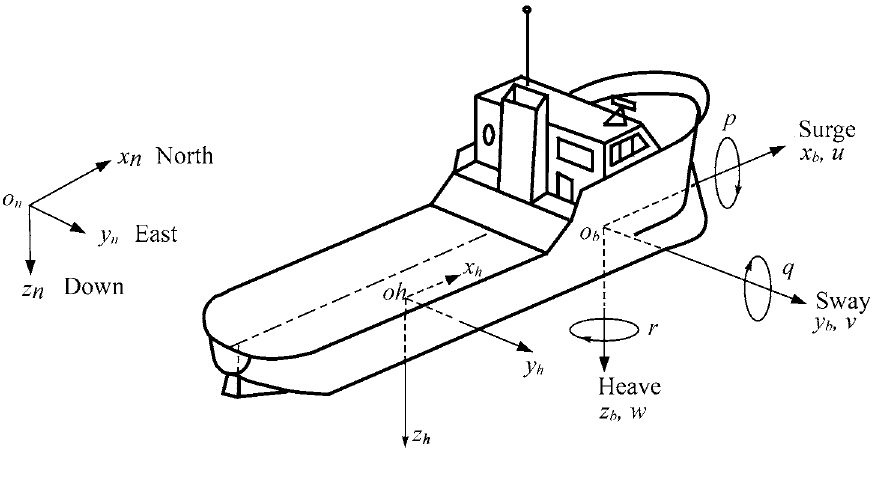
Figure 2. Notation and sign conventions for ship motion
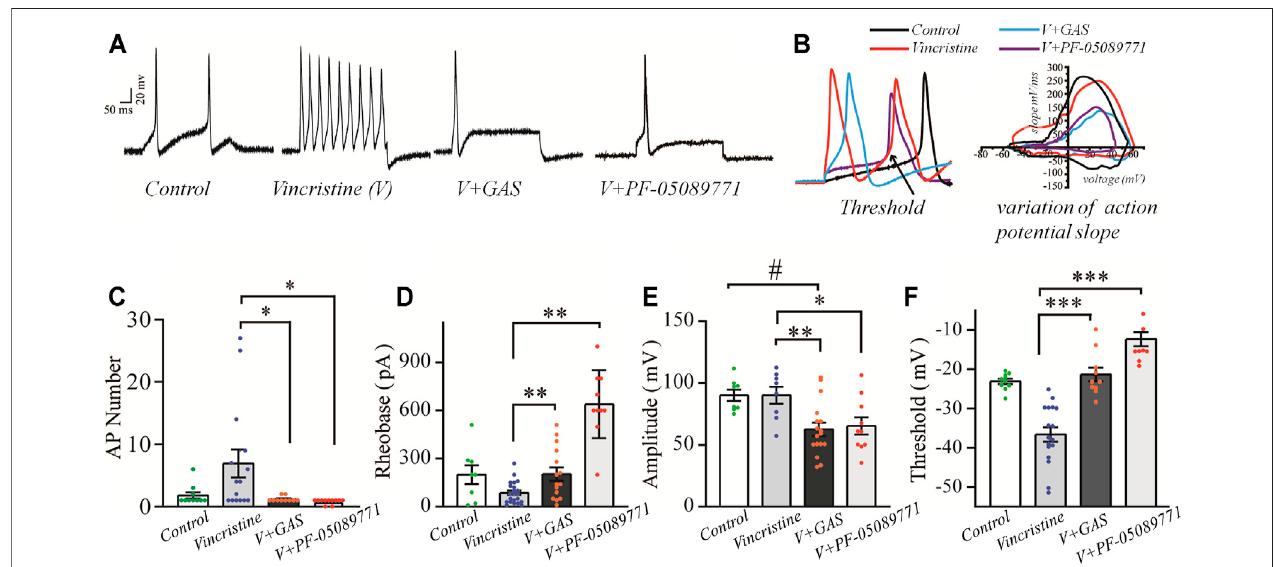
FIGURE 2 | The in fl uences of GAS on the excitability of vincristine-induced hyperexcitability of small-sized DRG neurons: (A) typical action potential curve of spike fi ringofeachexperimentalgroup; (B) phaseplotoftheactionpotential (left), andtheraisingslopeofactionpotential (right);(C) theeffectofGASonthenumberofaction potentials fi redbyDRG neurons ineach group; (D) histogram ofthe effects ofGASon action potential rheobase ofDRGneuronsineach group; (E) thein fl uenceofGAS on the amplitude of the fi rst peak of action potential fi red by DRG neurons; (F) regulation of GAS on the fi ring threshold of action potentials ofDRG neurons in each group ( #p < 0.05, ### p < 0.001, compared to the control group; *p < 0.05, **p < 0.01, ***p < 0.001, compared to the model group; ANVOA- Bonferroni Test).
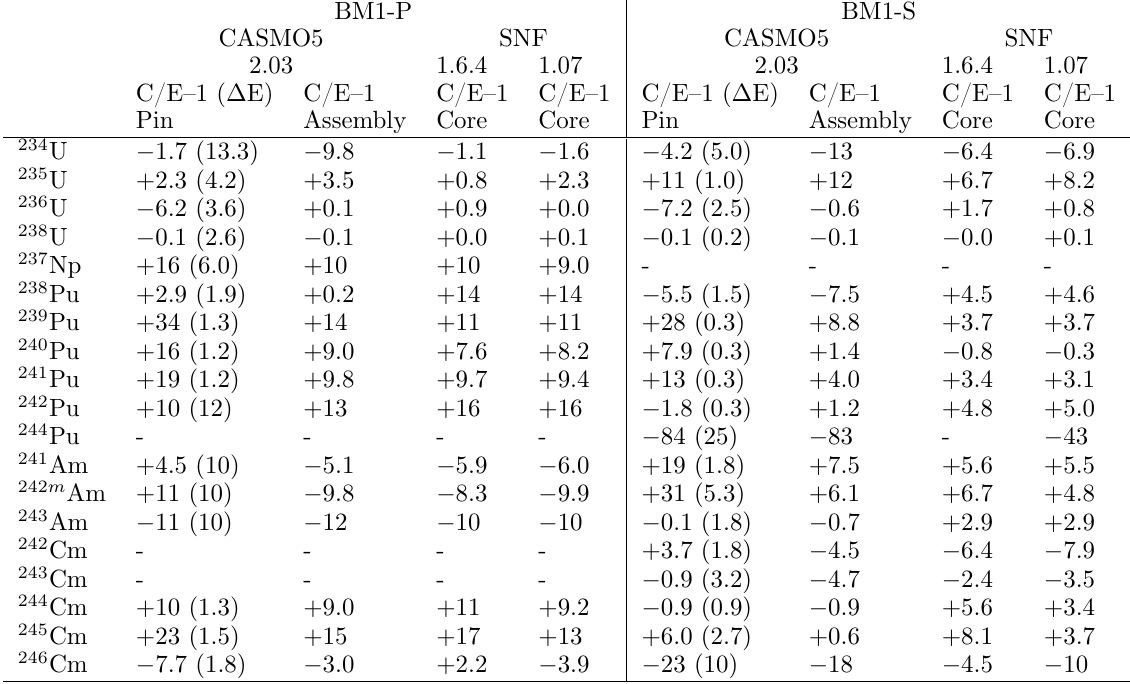
Table B.3. Nominal C/E–1 values and experimental uncertainties for actinides in % (1 σ ) for the BM1-P and BM1-S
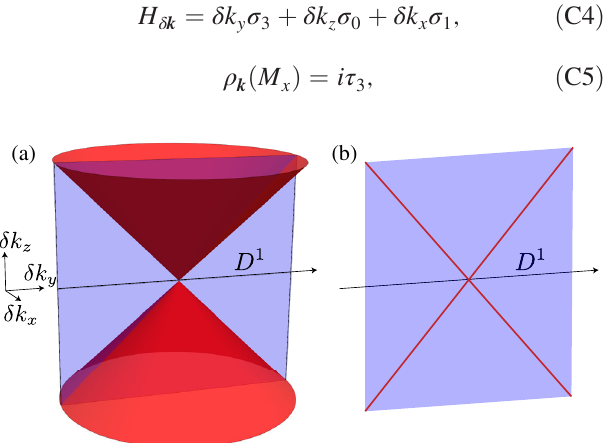
FIG. 19. Nodal structures for effective low-energy models in Eqs. (C1) and (C4). The blue planes represent the mirror invariant planes, and red cones in (a) and the red lines in (b) are surface nodes for Eq. (C1) and line nodes for Eq.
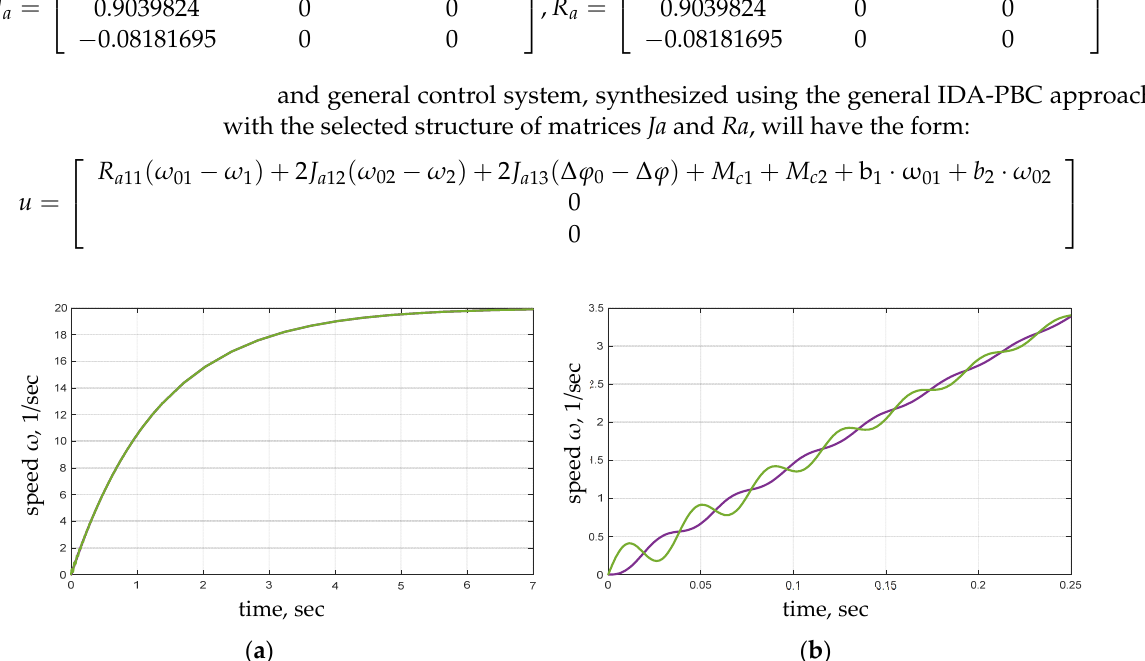
Figure 1. Dependences of change in speeds of the first (green) and second (purple) masses during acceleration: ( а ) acceleration to the desired value; ( b ) the beginning of the acceleration process.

-*-*-

Work instructions →
Apart from the images, every line above is to be given again exactly.

Response to this task →
Figure 2. Notation and sign conventions for ship motion
FIGURE 2 | The in fl uences of GAS on the excitability of vincristine-induced hyperexcitability of small-sized DRG neurons: (A) typical action potential curve of spike fi ringofeachexperimentalgroup; (B) phaseplotoftheactionpotential (left), andtheraisingslopeofactionpotential (right);(C) theeffectofGASonthenumberofaction potentials fi redbyDRG neurons ineach group; (D) histogram ofthe effects ofGASon action potential rheobase ofDRGneuronsineach group; (E) thein fl uenceofGAS on the amplitude of the fi rst peak of action potential fi red by DRG neurons; (F) regulation of GAS on the fi ring threshold of action potentials ofDRG neurons in each group ( #p < 0.05, ### p < 0.001, compared to the control group; *p < 0.05, **p < 0.01, ***p < 0.001, compared to the model group; ANVOA- Bonferroni Test).
Table B.3. Nominal C/E–1 values and experimental uncertainties for actinides in % (1 σ ) for the BM1-P and BM1-S
FIG. 19. Nodal structures for effective low-energy models in Eqs. (C1) and (C4). The blue planes represent the mirror invariant planes, and red cones in (a) and the red lines in (b) are surface nodes for Eq. (C1) and line nodes for Eq.
Figure 1. Dependences of change in speeds of the first (green) and second (purple) masses during acceleration: ( а ) acceleration to the desired value; ( b ) the beginning of the acceleration process.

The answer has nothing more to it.